A priori donc rien dans le livret, comme dans la partition, ne justifie une mise à l’écart. Un concours de circonstances rend sans doute l’enregistrement de Sandro Volta unique et par conséquent incontournable pour qui veut découvrir l’œuvre. Il faut tout de même un certain courage pour se lancer dans l’aventure car le parcours s’avère rocailleux. Rude même si l’on songe au tapis orchestral. Il n’est pas ici sol touffu qui porte la marche autant qu’il l’accompagne mais verdeur plutôt que verdure, terre asséchée aux pierres coupantes et carrément chemin de croix quand il s’agit des cuivres et des bois censés donner une allure martiale à « Di trombe guerriere ».

Vocalement, on n’est pas plus à la fête ; on atteint même des pics d’aigreur. Et quand les timbres donnent moins à souffrir, c’est la technique qui blesse. On n’en dira pas plus. On préfèrera s’attarder sur Marcello Lippi dont le Sivenio aux sonorités musclées fait l’effet d’un baume. La partition heureusement ne le néglige pas. Le ton affirmé, la parole déliée, la ligne souple et expressive rendent chacune de ses interventions appréciables. Son morceau de bravoure avec un basson pour seul accompagnement est un moment de bonheur qui console de bien des peines.
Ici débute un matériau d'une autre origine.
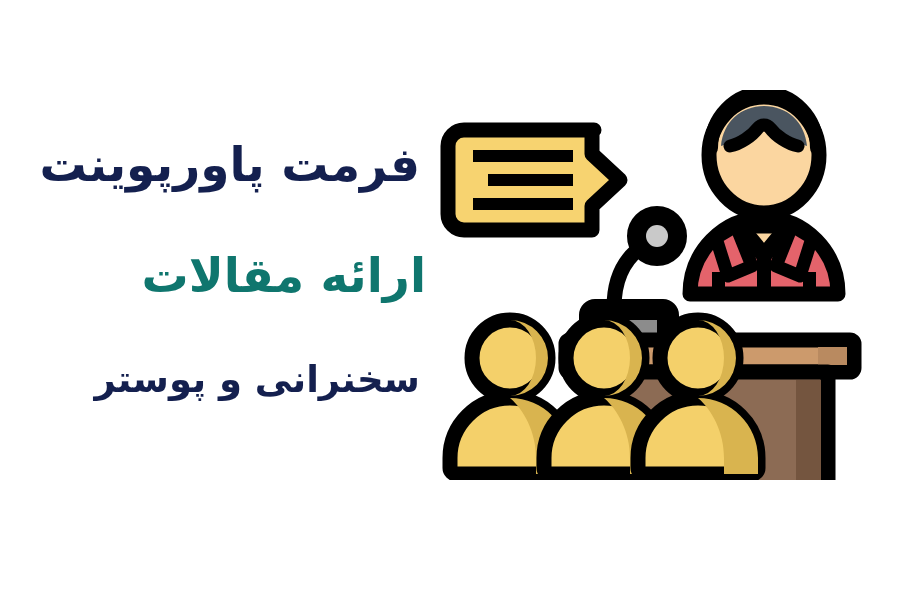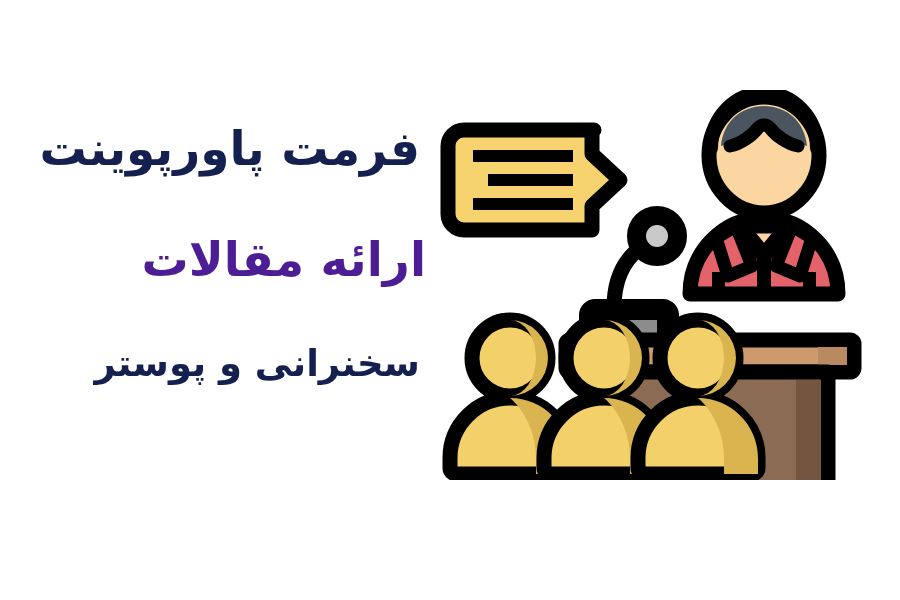"فرمت پاورپوینت" #headline { top: 124px -> 140px }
On reviendra pour terminer sur l’air « Di trombe guerriere » cité plus haut. Il est le plus connu de l’œuvre car il figure sur le fameux album de Cecilia Bartoli. Il aide à réaliser que si le retour des opéras de Vivaldi au premier plan n’est pas le seul fait de la cantatrice italienne, leur interprétation, elle, lui doit tout.